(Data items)

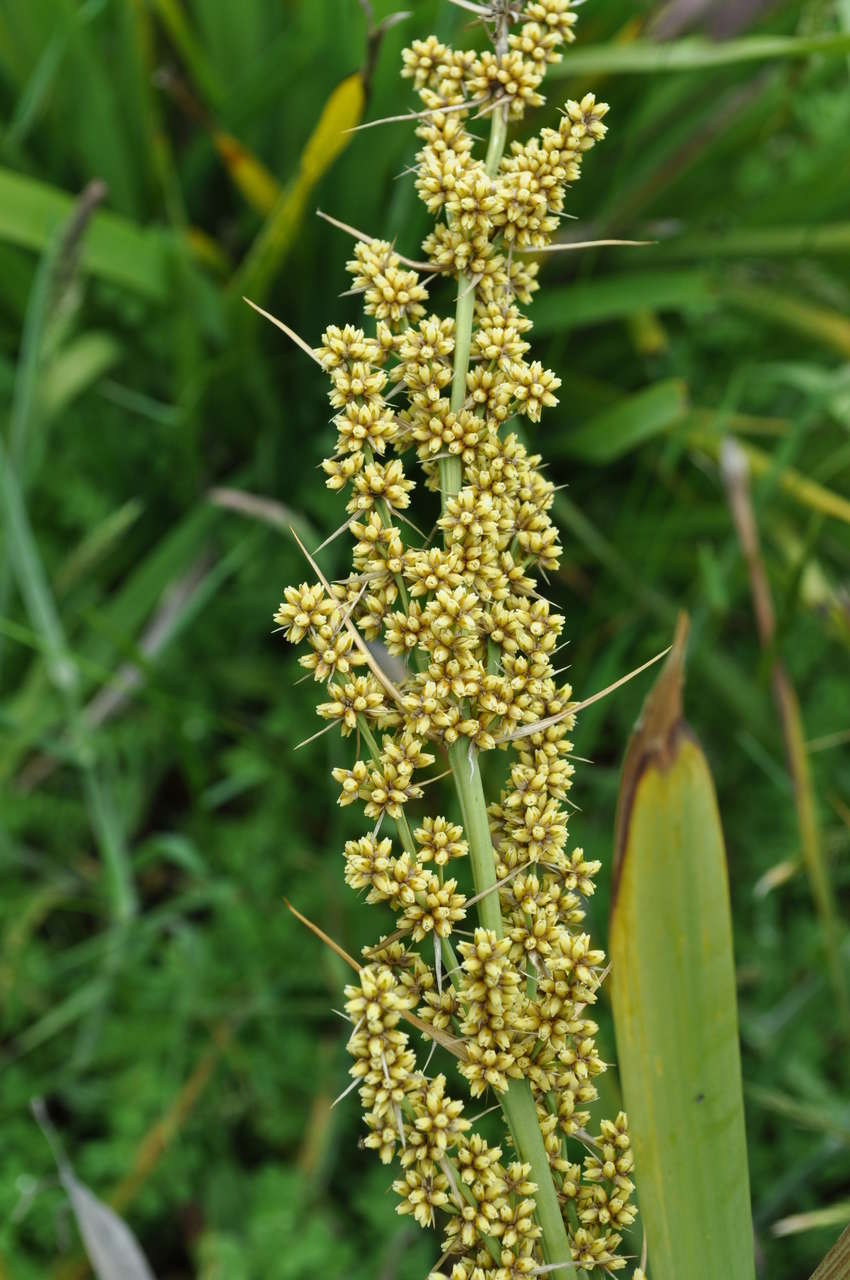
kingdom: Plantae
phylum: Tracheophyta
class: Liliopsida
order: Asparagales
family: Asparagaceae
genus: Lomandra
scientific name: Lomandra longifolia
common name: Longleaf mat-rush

- **Exercise instructions**
Can you duplicate the text lines of every row above, character for character, while leaving the pictures out?

- **Solution to this exercise**
kingdom: Plantae
phylum: Tracheophyta
class: Liliopsida
order: Asparagales
family: Asparagaceae
genus: Lomandra
scientific name: Lomandra longifolia
common name: Longleaf mat-rush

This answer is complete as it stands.